For the PEDOT deposition, a solution of 0.01 M 3,4-ethylenedioxythiophene and 0.1 M LiClO4 in acetonitrile was prepared. The Au-modified Ag electrode was immersed in the solution, then galvanostatic electrodeposition was performed for 60 s at 1.2 V (potential versus commercial Ag/AgCl electrode).

Biosensor modification

A chitosan solution was prepared by dissolving 0.5 wt% of chitosan in 0.1 M acetic acid. For preparing the glucose sensor, the chitosan solution was mixed with GOx (50 mg/mL), bovine serum albumin (15 mg/mL) and ectoine (15 mg/mL), then 1.5 μL of the mixed solution was drop-cast onto the working electrode. To prepare the lactate sensor, the chitosan solution was mixed with LOx (50 mg/mL) and bovine serum albumin (15 mg/mL), then 1.5 μL of the mixed solution was drop-cast onto the working electrode.

The working electrodes were dried under ambient conditions, then 1 μL of 0.5 wt% Nafion was drop-cast on the enzyme-modified surfaces, then allowed to dry at room temperature for 1 h. Then 1 μL of 1 wt% of glutaraldehyde was dropcast onto the working electrode.

In vitro characterization of the multi sensors

An electrochemical analyzer (CHI660E, CHI instruments) was used to characterize and calibrate all sensors. The humidity sensor was calibrated using AC impedance measurement, using the two-electrode method. A PEDOT-modified working electrode and Ag/AgCl modified counter electrode were used for the humidity sensor. The calibration curve was obtained by measuring the impedance change in an artificial sweat solution.

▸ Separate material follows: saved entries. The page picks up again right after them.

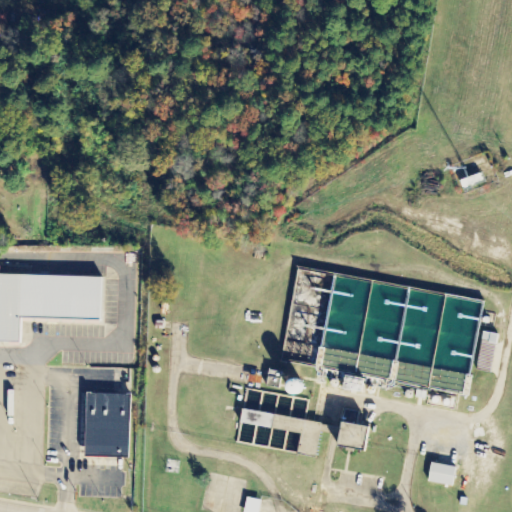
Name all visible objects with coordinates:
building: (46, 301)
building: (48, 302)
wastewater plant: (354, 321)
building: (349, 384)
building: (301, 388)
building: (112, 426)
building: (112, 427)
building: (292, 432)
building: (357, 434)
building: (444, 475)
building: (254, 505)
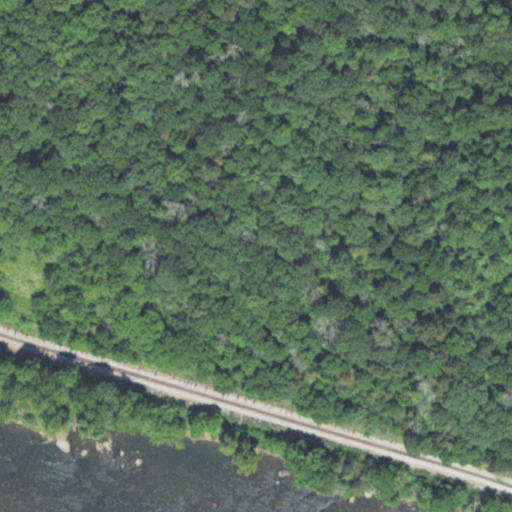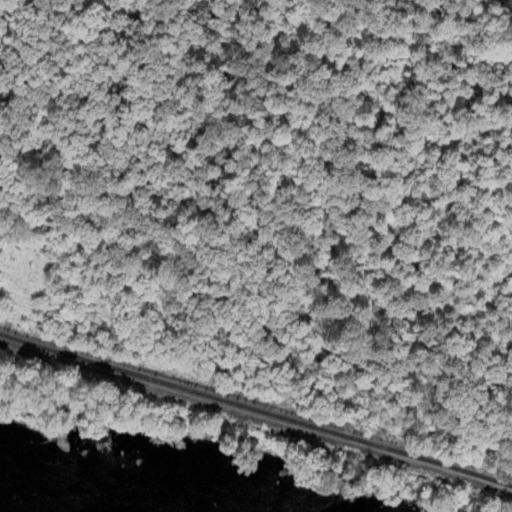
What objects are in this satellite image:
railway: (255, 412)
river: (29, 507)
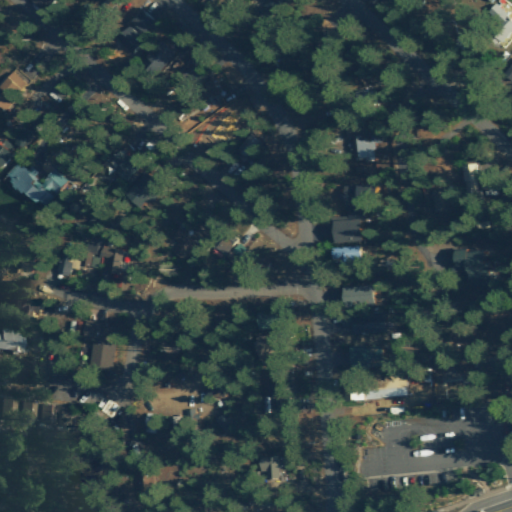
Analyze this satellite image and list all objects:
building: (141, 20)
building: (496, 22)
building: (156, 55)
building: (507, 71)
road: (428, 79)
building: (9, 81)
building: (208, 86)
building: (213, 126)
road: (157, 133)
building: (18, 136)
building: (360, 142)
building: (2, 152)
road: (399, 159)
building: (122, 164)
building: (469, 172)
building: (31, 182)
building: (142, 190)
building: (352, 201)
building: (342, 229)
road: (303, 235)
building: (181, 243)
building: (89, 254)
building: (110, 259)
building: (66, 262)
building: (467, 264)
road: (170, 292)
building: (354, 294)
road: (91, 298)
building: (22, 308)
building: (262, 319)
building: (365, 322)
building: (7, 339)
building: (98, 343)
building: (259, 346)
building: (362, 354)
road: (193, 376)
road: (73, 387)
building: (372, 389)
building: (15, 409)
building: (41, 413)
building: (60, 416)
building: (222, 420)
road: (390, 430)
building: (268, 465)
road: (509, 466)
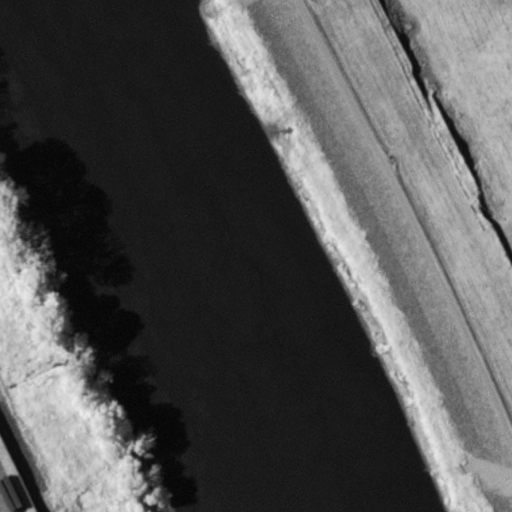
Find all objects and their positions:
road: (408, 216)
river: (190, 252)
road: (21, 467)
parking lot: (8, 495)
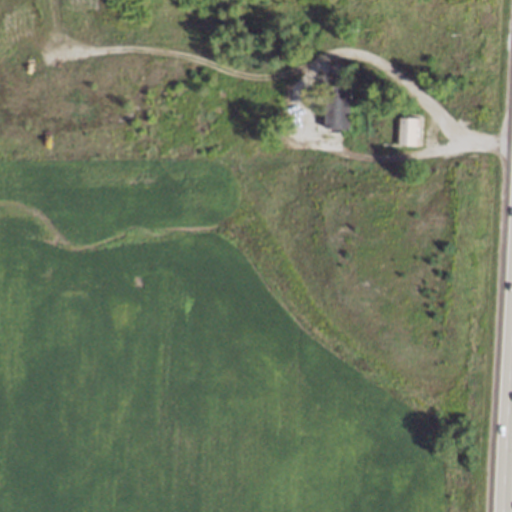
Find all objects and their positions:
road: (412, 88)
building: (337, 108)
building: (335, 112)
building: (410, 129)
building: (407, 130)
road: (510, 478)
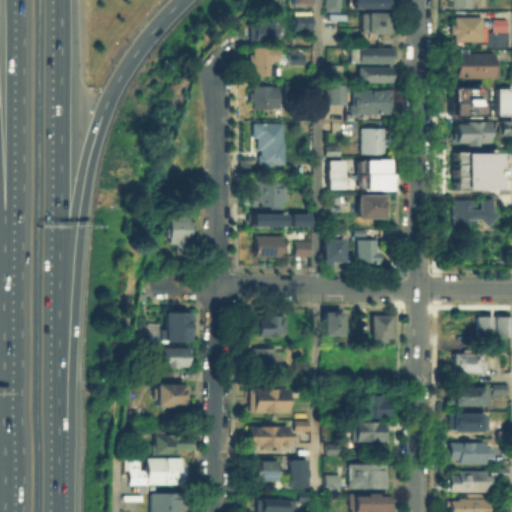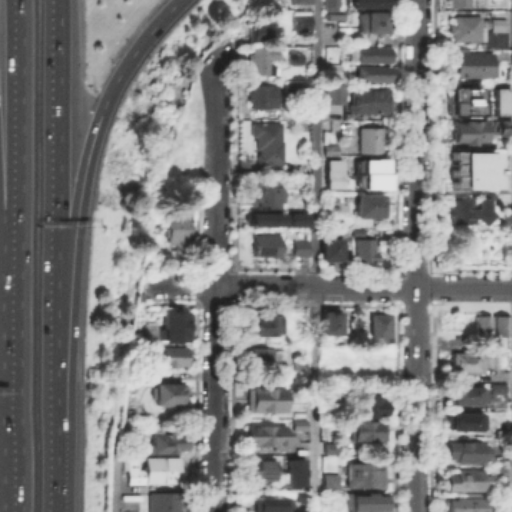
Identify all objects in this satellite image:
building: (297, 1)
building: (362, 2)
building: (455, 2)
building: (328, 3)
building: (365, 3)
building: (456, 3)
building: (329, 4)
building: (301, 17)
building: (373, 19)
building: (299, 21)
building: (371, 21)
building: (258, 26)
building: (259, 29)
building: (477, 29)
building: (477, 29)
road: (133, 51)
building: (370, 51)
building: (291, 53)
building: (368, 53)
building: (293, 56)
building: (258, 57)
building: (260, 59)
building: (468, 62)
building: (472, 63)
building: (370, 72)
building: (371, 73)
building: (289, 89)
building: (291, 89)
building: (332, 91)
building: (334, 93)
building: (260, 95)
building: (262, 96)
building: (364, 99)
building: (462, 99)
building: (366, 100)
building: (460, 100)
building: (499, 100)
building: (499, 100)
road: (54, 112)
road: (216, 122)
building: (501, 125)
building: (502, 126)
building: (465, 130)
building: (466, 131)
road: (18, 133)
building: (368, 139)
building: (370, 139)
building: (264, 141)
building: (266, 141)
road: (315, 143)
building: (328, 149)
road: (76, 168)
building: (472, 169)
building: (472, 169)
building: (330, 172)
building: (331, 172)
building: (368, 172)
building: (371, 173)
building: (261, 190)
building: (264, 193)
road: (6, 201)
building: (368, 203)
building: (367, 205)
building: (468, 210)
building: (468, 211)
building: (262, 218)
building: (263, 218)
building: (296, 218)
building: (297, 218)
building: (172, 225)
building: (175, 230)
road: (215, 237)
building: (263, 243)
building: (265, 244)
building: (328, 244)
building: (298, 245)
building: (299, 247)
building: (329, 249)
building: (362, 249)
building: (364, 249)
road: (416, 256)
road: (164, 285)
road: (198, 285)
road: (363, 286)
building: (328, 320)
building: (329, 321)
building: (265, 322)
building: (481, 322)
building: (499, 322)
road: (52, 324)
building: (174, 324)
building: (267, 324)
building: (481, 324)
building: (174, 325)
building: (499, 325)
building: (376, 326)
building: (378, 327)
building: (170, 354)
building: (257, 355)
building: (170, 356)
building: (261, 357)
building: (369, 357)
building: (331, 359)
building: (463, 359)
building: (465, 362)
building: (495, 387)
building: (496, 387)
road: (12, 389)
building: (169, 392)
building: (166, 393)
building: (464, 393)
building: (465, 394)
building: (262, 397)
road: (214, 398)
building: (265, 398)
road: (314, 399)
building: (371, 399)
road: (512, 399)
building: (371, 405)
building: (463, 419)
building: (463, 420)
building: (297, 422)
building: (366, 429)
building: (366, 430)
building: (264, 434)
building: (266, 434)
building: (166, 436)
building: (167, 441)
building: (329, 446)
building: (463, 449)
building: (466, 451)
road: (51, 468)
building: (259, 468)
building: (151, 469)
building: (152, 469)
building: (263, 469)
building: (361, 473)
building: (364, 474)
building: (462, 478)
building: (327, 480)
building: (328, 480)
building: (466, 480)
building: (300, 492)
road: (112, 494)
building: (162, 500)
building: (361, 500)
building: (493, 500)
building: (161, 501)
building: (364, 501)
building: (463, 503)
building: (271, 504)
building: (463, 504)
building: (270, 505)
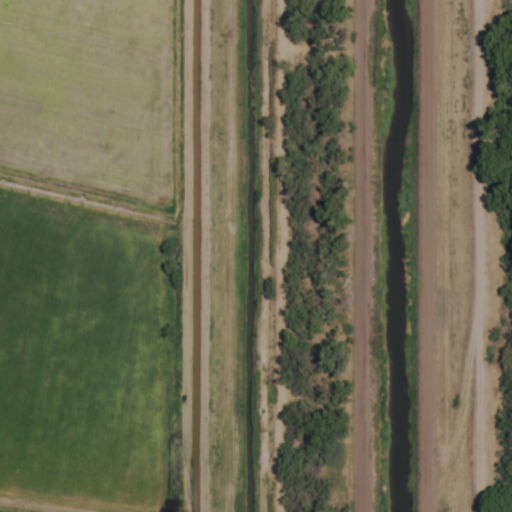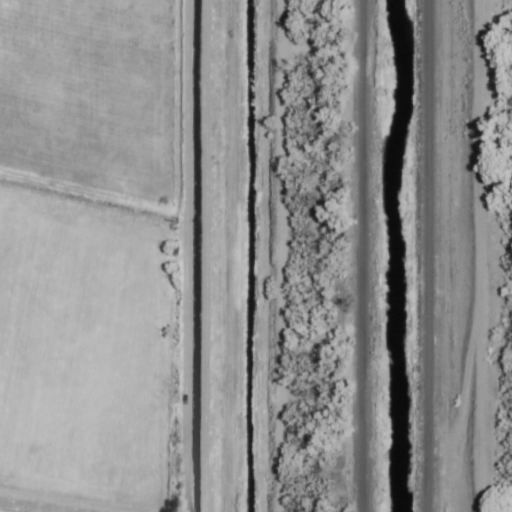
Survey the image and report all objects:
road: (175, 256)
road: (361, 256)
road: (472, 256)
road: (33, 507)
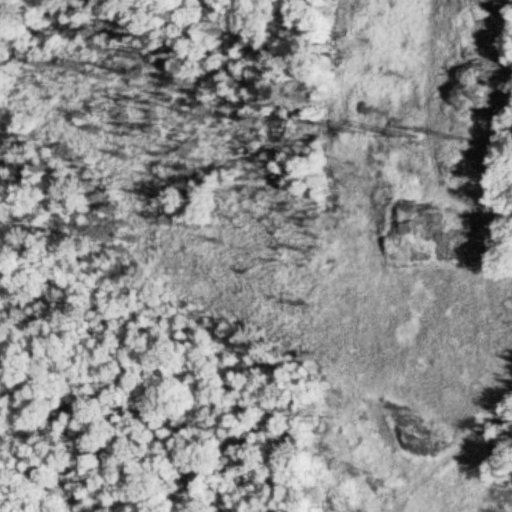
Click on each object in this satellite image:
road: (171, 377)
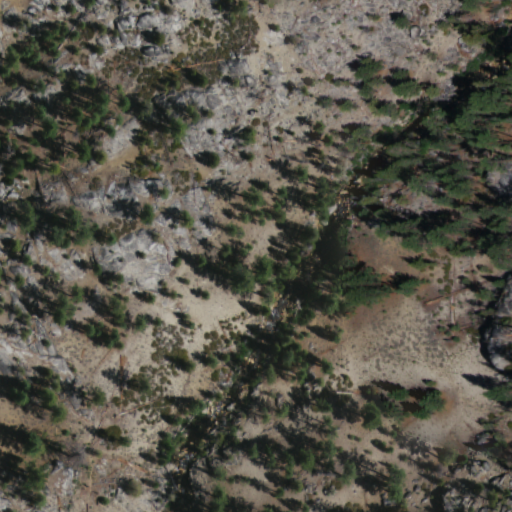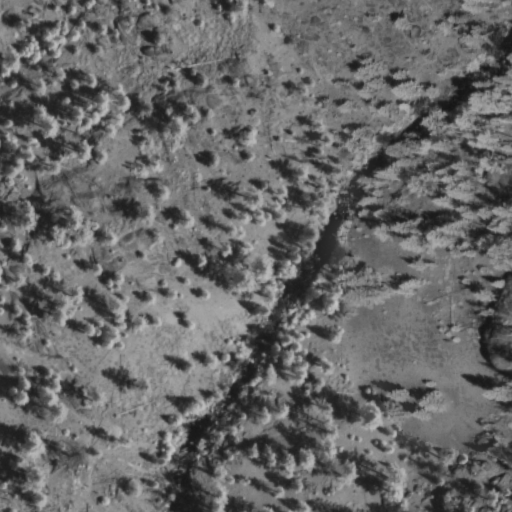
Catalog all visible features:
road: (87, 203)
road: (228, 229)
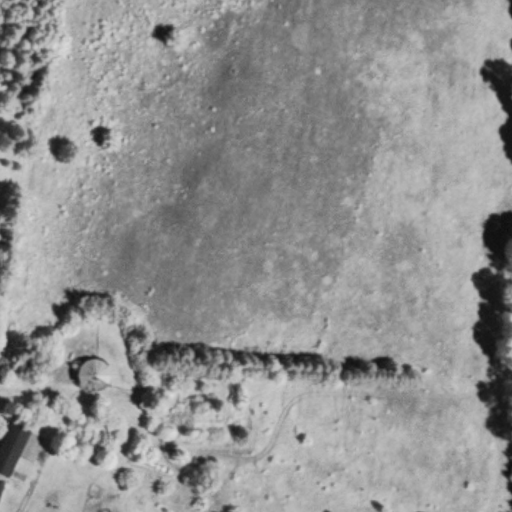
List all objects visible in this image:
building: (91, 370)
building: (10, 445)
building: (0, 484)
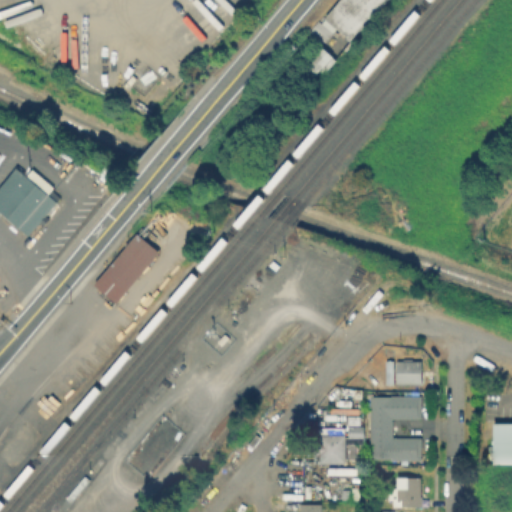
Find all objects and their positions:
building: (348, 14)
building: (343, 18)
road: (264, 43)
building: (315, 56)
building: (317, 60)
railway: (347, 92)
railway: (357, 93)
railway: (375, 97)
railway: (386, 100)
road: (174, 148)
road: (33, 161)
building: (25, 197)
railway: (257, 197)
building: (25, 198)
railway: (251, 200)
railway: (267, 200)
railway: (283, 206)
railway: (293, 211)
wastewater plant: (492, 223)
building: (124, 266)
building: (125, 267)
road: (36, 278)
road: (61, 279)
road: (403, 321)
road: (345, 336)
road: (483, 340)
road: (51, 350)
railway: (122, 354)
railway: (128, 362)
railway: (147, 365)
railway: (160, 365)
building: (388, 371)
building: (407, 371)
building: (410, 372)
railway: (49, 374)
building: (355, 420)
road: (454, 421)
road: (283, 426)
building: (391, 426)
building: (397, 428)
building: (501, 441)
building: (501, 442)
building: (338, 443)
road: (263, 482)
building: (405, 491)
building: (407, 491)
building: (308, 507)
building: (312, 509)
building: (396, 511)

The pH sensor was calibrated using open-circuit potential measurement. PANi and Ag/AgCl modified electrodes were used for the pH measurement. The calibration curve was obtained by using standard buffered pH solution (pH 4–6, Alfa Aesar). The electrochemical sensor was calibrated in 0.1 M phosphate-buffered saline (PBS) (pH 7.0) with a change in the concentration of the analyte. Chronoamperometry was used for the electrochemical detection of hydrogen peroxide to determine the glucose and lactate concentration. The calibration curve was obtained for 60 s with an initial potential of −0.1 V (versus Ag/AgCl).

On-body evaluation for the sweat analysis

On-body evaluation of the device was performed on a healthy subject who had no history of diabetes or chronic pain. The measurements were collected in strict compliance with a protocol approved by the institutional review board at Korea Advanced Institute Science and Technology (IRB No.kh2021-184). A sweat-uptake layer (wood pulp and Rayon, SWISSPURE half sponge sheet, Able C&C) was integrated with wearable device for efficient sweat collection. The sweat analysis patch was attached to the arm of the volunteer for on-body evaluations. The glucose and lactate signals were validated with a commercial glucose assay kit (GAGO20, Sigma-aldrich) and blood-lactate meter (LT-1730, Arkray) respectively, before measurements using the sweat analysis patch. The volunteer was asked to ride a stationary bicycle for sweat collection. For the electrochemical measurement, the sweat monitoring patch is connected to an electrochemical analyzer (CHI660E, CHI instruments) via flexible electric wires.

Strain sensor

The strain sensor was made with an Ag electrode via screen printing. It was patterned as a thin and wavy shape in a horizontal direction. It was patterned thickly to minimize the effect of longitudinal deformation. Calibration was carried out by using PBS solution of glucose and lactate.

Tensile and peel test

The tensile properties were evaluated using a universal testing machine (AGS-X, Japan). Dogbone-shaped specimen was prepared with a gauge section with 2 mm width and length of 10-mm. The test speed of the crosshead was 10 mm/min in engineering strain rate. Samples were pneumatically held during the experiment to prevent slipping. The elastic modulus was determined from the slope of the stress-strain curve from the elastic region during the initial loading. The peel test was conducted using a universal testing machine (AGS-X, Japan). Rectangular shaped specimen was prepared with 10 mm width and length of 60 mm. This test involves sandwiching a sample of the material between two surfaces (180 degree) and then peeling them apart at a controlled rate (100 mm/min).